普段自分の気持ちを言えないくせに、先輩に対する気持ちだけは止められなくて最低な形で繋ぎ止めて。

これ以上優しい朱莉さんを、輝星先輩を傷つけることなんて私にはできない。

せめてまだカノジョのことを全然知らない私でいたら、この関係は今も続いていたかもしれない。

だけど朱莉さんを知ってしまい、優しさに触れて、私には絶対に敵うことができない相手だと知った。


「これ以上、先輩や朱莉さんの気持ちを無視できない。苦しいんです」


所詮私は、物語のヒロインとヒーローを見ていることだけしかできない。

最初は先輩の隣にいられるだけで幸せだと思っていたのに、もっともっとと欲張りになっていく自分が怖かった。
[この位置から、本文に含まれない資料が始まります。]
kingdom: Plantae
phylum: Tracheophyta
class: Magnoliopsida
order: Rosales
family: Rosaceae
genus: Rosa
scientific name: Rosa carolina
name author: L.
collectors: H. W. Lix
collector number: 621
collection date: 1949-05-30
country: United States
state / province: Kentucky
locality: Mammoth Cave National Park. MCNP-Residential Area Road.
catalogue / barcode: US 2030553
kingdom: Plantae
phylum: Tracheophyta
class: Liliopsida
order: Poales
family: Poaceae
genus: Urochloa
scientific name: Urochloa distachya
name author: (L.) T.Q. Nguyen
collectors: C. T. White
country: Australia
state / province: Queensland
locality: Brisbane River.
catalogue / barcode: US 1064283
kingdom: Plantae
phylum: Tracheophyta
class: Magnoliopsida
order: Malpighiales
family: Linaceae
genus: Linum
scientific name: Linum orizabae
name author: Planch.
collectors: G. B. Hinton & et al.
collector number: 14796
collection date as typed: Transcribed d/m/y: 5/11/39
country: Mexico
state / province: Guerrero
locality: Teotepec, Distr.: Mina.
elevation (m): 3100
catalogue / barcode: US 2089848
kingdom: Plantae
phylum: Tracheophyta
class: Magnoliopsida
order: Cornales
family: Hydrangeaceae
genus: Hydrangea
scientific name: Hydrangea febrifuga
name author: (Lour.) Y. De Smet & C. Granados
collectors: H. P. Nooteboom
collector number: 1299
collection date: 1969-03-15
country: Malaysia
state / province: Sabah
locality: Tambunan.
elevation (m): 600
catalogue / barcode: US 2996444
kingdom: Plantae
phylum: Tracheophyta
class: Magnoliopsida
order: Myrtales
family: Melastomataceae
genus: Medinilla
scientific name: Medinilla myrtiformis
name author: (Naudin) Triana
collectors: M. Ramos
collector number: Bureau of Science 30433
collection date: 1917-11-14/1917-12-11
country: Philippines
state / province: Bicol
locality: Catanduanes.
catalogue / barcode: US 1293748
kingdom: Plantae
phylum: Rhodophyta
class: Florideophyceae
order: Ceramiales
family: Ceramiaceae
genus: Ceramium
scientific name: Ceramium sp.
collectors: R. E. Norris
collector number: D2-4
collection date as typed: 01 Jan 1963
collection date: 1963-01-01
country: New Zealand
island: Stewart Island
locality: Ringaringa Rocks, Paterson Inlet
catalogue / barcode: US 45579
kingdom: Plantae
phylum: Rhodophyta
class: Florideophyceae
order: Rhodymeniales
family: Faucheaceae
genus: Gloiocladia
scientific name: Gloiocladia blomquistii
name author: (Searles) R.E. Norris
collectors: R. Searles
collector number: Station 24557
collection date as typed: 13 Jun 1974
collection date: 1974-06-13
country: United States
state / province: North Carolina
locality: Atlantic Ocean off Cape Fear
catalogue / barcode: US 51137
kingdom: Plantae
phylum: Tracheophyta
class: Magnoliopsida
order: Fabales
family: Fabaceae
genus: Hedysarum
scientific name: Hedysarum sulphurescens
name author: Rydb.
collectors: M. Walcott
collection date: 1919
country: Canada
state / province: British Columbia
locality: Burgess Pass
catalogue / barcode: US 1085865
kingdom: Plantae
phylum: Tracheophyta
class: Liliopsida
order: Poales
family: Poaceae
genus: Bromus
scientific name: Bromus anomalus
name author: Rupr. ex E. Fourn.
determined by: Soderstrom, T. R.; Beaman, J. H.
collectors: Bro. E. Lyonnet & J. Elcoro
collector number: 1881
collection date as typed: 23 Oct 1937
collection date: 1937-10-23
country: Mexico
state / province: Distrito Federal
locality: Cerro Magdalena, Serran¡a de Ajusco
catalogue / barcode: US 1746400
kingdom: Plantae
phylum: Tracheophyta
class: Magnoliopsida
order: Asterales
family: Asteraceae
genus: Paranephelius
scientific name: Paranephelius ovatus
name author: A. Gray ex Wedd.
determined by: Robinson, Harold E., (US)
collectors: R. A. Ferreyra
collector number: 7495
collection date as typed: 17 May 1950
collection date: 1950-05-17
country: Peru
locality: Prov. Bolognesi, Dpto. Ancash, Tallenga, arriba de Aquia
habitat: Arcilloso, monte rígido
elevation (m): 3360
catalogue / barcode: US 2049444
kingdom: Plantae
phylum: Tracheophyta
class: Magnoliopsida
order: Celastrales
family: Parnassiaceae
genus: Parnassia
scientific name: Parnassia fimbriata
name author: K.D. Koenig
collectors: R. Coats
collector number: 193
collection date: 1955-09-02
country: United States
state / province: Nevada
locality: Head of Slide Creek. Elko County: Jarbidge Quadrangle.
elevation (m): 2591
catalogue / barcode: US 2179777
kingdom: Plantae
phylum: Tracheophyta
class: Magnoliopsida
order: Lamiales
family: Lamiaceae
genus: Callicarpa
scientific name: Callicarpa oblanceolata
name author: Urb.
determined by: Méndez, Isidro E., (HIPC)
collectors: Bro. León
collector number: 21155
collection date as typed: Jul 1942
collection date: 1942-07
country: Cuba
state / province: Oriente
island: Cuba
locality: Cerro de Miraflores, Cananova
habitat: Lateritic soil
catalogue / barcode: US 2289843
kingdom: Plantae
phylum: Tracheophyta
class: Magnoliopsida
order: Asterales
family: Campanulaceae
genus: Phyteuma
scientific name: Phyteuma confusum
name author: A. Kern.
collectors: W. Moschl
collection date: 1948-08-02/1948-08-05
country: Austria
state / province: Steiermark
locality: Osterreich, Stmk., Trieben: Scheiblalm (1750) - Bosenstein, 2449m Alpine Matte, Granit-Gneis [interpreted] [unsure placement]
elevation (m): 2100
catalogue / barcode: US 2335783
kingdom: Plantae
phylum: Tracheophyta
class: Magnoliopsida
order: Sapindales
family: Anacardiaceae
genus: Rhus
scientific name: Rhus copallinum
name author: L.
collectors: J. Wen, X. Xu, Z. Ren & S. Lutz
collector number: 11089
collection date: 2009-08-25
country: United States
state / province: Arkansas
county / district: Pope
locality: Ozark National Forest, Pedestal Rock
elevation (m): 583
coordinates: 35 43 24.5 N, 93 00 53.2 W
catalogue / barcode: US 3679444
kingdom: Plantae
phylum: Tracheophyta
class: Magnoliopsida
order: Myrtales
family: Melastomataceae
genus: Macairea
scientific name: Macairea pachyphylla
一番になんてなれるはずがないのに、勘違いをしてしまいそうになって苦しかった。


「ごめんなさい。私がしたことは本当に最低で最悪でした。だからもう…私のことなんて忘れてください。先輩は朱莉さんの隣にいてください」


何も言わない先輩に背を向けて、走り去る。

私に泣く資格なんてないのに、涙が溢れて止まらなくてすぐに前が見えなくなる。